--- Data for processing Enclosed Below ---

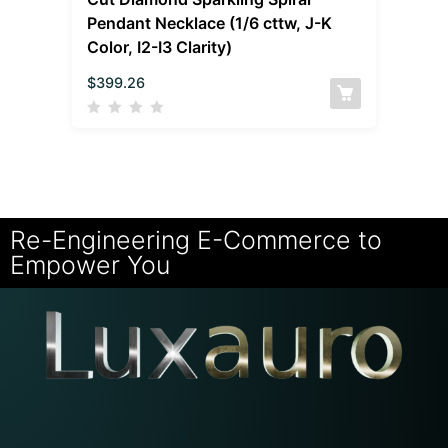
Pendant Necklace (1/6 cttw, J-K
Color, I2-I3 Clarity)
$
399.26
Re-Engineering E-Commerce to
Empower You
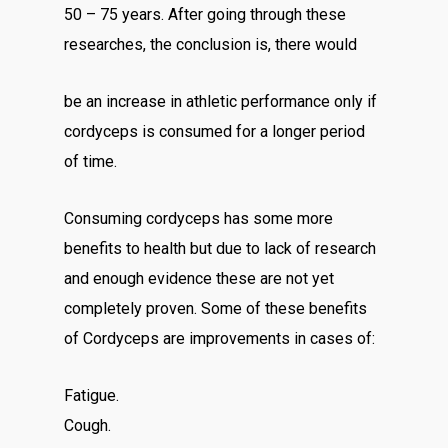
50 – 75 years. After going through these
researches, the conclusion is, there would
be an increase in athletic performance only if
cordyceps is consumed for a longer period
of time.
Consuming cordyceps has some more
benefits to health but due to lack of research
and enough evidence these are not yet
completely proven. Some of these benefits
of Cordyceps are improvements in cases of:
Fatigue.
Cough.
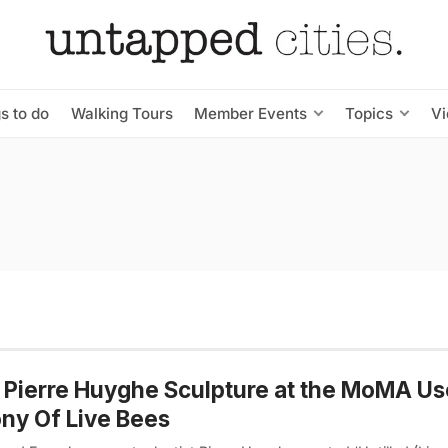
s to do
Walking Tours
Member Events
Topics
V
 Pierre Huyghe Sculpture at the MoMA Us
ny Of Live Bees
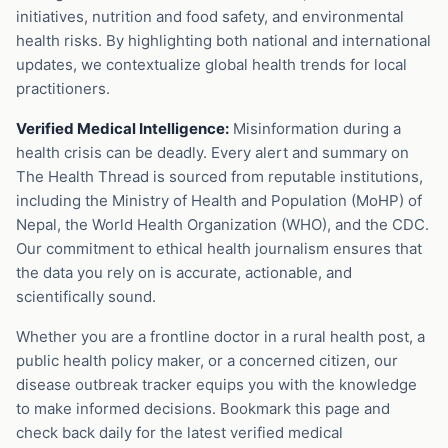
initiatives, nutrition and food safety, and environmental
health risks. By highlighting both national and international
updates, we contextualize global health trends for local
practitioners.
Verified Medical Intelligence:
Misinformation during a
health crisis can be deadly. Every alert and summary on
The Health Thread is sourced from reputable institutions,
including the Ministry of Health and Population (MoHP) of
Nepal, the World Health Organization (WHO), and the CDC.
Our commitment to ethical health journalism ensures that
the data you rely on is accurate, actionable, and
scientifically sound.
Whether you are a frontline doctor in a rural health post, a
public health policy maker, or a concerned citizen, our
disease outbreak tracker equips you with the knowledge
to make informed decisions. Bookmark this page and
check back daily for the latest verified medical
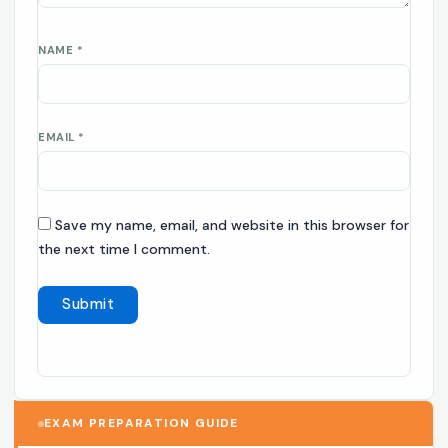
NAME
*
EMAIL
*
Save my name, email, and website in this browser for
the next time I comment.
EXAM PREPARATION GUIDE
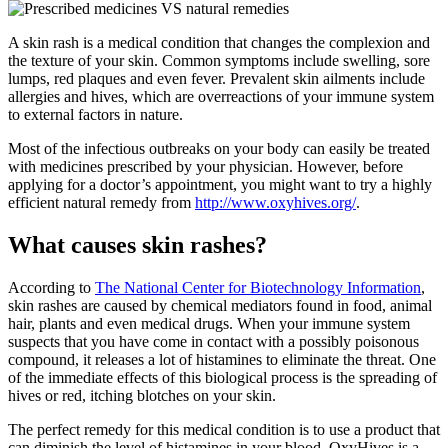
A skin rash is a medical condition that changes the complexion and
the texture of your skin. Common symptoms include swelling, sore
lumps, red plaques and even fever. Prevalent skin ailments include
allergies and hives, which are overreactions of your immune system
to external factors in nature.
Most of the infectious outbreaks on your body can easily be treated
with medicines prescribed by your physician. However, before
applying for a doctor’s appointment, you might want to try a highly
efficient natural remedy from
http://www.oxyhives.org/
.
What causes skin rashes?
According to
The National Center for Biotechnology Information
,
skin rashes are caused by chemical mediators found in food, animal
hair, plants and even medical drugs. When your immune system
suspects that you have come in contact with a possibly poisonous
compound, it releases a lot of histamines to eliminate the threat. One
of the immediate effects of this biological process is the spreading of
hives or red, itching blotches on your skin.
The perfect remedy for this medical condition is to use a product that
can diminish the level of histamines in your blood. OxyHives is a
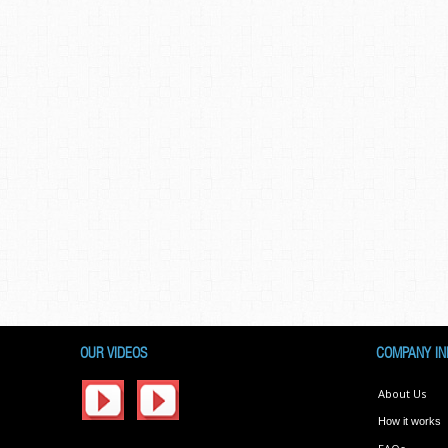
OUR VIDEOS
COMPANY IN
About Us
How it works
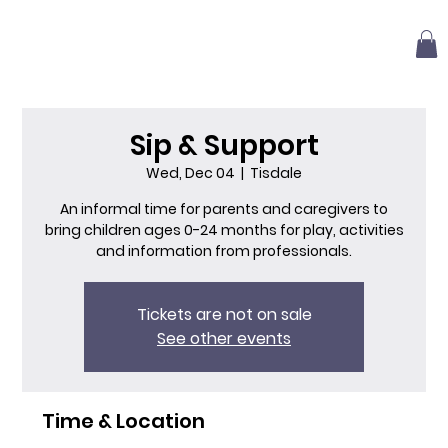
Sip & Support
Wed, Dec 04
  |  
Tisdale
An informal time for parents and caregivers to
bring children ages 0-24 months for play, activities
and information from professionals.
Tickets are not on sale
See other events
Time & Location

--- End of Enclosed Data for processing ---

Would you retype exactly the lines above, from the line with "Most of the" to the line with "of the immediate", with both end lines kept and nothing more?

-- Output below --
Most of the infectious outbreaks on your body can easily be treated
with medicines prescribed by your physician. However, before
applying for a doctor’s appointment, you might want to try a highly
efficient natural remedy from
http://www.oxyhives.org/
.
What causes skin rashes?
According to
The National Center for Biotechnology Information
,
skin rashes are caused by chemical mediators found in food, animal
hair, plants and even medical drugs. When your immune system
suspects that you have come in contact with a possibly poisonous
compound, it releases a lot of histamines to eliminate the threat. One
of the immediate effects of this biological process is the spreading of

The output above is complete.